Set exercise: Starting at the line containing "elevation (m): 1219" and going through the end of the listing, rewrite those lines with "collectors" renamed to "gatherers" and nothing else changed.
**** Supplied entries
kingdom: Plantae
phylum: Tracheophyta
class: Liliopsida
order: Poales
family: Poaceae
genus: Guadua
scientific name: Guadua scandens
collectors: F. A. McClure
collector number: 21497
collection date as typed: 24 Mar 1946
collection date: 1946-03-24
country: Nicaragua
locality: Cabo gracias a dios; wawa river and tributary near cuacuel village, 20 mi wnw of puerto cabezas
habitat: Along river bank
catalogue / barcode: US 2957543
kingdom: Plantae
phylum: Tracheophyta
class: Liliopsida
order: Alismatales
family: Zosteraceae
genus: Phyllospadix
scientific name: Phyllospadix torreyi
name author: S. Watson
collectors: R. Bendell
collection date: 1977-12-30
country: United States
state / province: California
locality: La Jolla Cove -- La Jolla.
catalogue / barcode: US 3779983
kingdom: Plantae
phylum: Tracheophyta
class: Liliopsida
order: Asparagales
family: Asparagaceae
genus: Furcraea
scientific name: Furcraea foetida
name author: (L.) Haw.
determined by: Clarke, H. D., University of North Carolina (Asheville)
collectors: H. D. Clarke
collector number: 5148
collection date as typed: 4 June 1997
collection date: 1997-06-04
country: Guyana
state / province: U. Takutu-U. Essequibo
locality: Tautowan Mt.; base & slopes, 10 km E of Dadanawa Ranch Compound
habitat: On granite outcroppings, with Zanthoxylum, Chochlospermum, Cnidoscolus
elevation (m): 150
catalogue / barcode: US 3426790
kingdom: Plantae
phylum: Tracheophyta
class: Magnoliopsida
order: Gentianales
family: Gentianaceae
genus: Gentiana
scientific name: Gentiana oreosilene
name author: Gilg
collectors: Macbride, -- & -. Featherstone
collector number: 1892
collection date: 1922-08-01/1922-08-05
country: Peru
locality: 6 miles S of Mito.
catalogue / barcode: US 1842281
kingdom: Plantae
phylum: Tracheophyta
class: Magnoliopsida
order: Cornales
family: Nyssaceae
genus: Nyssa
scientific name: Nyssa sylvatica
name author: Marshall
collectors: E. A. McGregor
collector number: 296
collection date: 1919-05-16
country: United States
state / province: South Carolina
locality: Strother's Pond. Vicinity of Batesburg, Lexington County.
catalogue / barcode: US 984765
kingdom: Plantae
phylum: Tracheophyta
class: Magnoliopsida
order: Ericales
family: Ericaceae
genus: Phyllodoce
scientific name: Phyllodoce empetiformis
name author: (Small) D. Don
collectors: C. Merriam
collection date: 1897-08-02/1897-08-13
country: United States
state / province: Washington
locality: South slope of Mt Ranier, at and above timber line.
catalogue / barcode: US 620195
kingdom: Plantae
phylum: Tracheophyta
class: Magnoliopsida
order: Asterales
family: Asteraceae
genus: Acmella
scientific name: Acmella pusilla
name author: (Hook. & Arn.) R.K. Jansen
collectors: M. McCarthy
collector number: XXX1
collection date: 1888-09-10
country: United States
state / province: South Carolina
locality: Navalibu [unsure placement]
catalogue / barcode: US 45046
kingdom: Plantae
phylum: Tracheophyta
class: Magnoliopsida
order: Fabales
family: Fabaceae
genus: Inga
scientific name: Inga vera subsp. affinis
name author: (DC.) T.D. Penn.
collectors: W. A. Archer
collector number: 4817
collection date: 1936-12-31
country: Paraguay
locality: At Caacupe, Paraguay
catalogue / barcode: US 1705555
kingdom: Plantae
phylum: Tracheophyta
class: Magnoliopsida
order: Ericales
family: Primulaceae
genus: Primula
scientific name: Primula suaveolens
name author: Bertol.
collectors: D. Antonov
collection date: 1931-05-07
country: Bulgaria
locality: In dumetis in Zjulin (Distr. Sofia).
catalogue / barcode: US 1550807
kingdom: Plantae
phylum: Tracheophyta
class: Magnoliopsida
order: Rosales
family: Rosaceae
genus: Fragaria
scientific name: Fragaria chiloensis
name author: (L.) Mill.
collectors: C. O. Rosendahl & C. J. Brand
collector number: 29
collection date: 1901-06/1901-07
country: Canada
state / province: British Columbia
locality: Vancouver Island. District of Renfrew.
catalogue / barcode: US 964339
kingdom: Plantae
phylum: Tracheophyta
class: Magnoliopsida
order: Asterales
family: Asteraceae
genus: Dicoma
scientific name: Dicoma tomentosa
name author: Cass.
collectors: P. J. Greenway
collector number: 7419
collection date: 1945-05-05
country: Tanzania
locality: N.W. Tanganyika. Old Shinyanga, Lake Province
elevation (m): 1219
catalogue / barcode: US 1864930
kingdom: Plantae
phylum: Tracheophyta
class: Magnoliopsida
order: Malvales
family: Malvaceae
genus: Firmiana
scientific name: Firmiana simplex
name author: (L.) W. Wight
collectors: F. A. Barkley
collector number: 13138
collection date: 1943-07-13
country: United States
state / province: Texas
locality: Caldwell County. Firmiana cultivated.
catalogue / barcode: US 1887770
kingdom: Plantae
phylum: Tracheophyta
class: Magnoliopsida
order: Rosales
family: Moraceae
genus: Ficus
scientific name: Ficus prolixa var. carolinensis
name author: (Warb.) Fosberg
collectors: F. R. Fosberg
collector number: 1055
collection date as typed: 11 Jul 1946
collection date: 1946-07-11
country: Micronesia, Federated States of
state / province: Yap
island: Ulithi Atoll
********
Exercise answer:
elevation (m): 1219
catalogue / barcode: US 1864930
kingdom: Plantae
phylum: Tracheophyta
class: Magnoliopsida
order: Malvales
family: Malvaceae
genus: Firmiana
scientific name: Firmiana simplex
name author: (L.) W. Wight
gatherers: F. A. Barkley
collector number: 13138
collection date: 1943-07-13
country: United States
state / province: Texas
locality: Caldwell County. Firmiana cultivated.
catalogue / barcode: US 1887770
kingdom: Plantae
phylum: Tracheophyta
class: Magnoliopsida
order: Rosales
family: Moraceae
genus: Ficus
scientific name: Ficus prolixa var. carolinensis
name author: (Warb.) Fosberg
gatherers: F. R. Fosberg
collector number: 1055
collection date as typed: 11 Jul 1946
collection date: 1946-07-11
country: Micronesia, Federated States of
state / province: Yap
island: Ulithi Atoll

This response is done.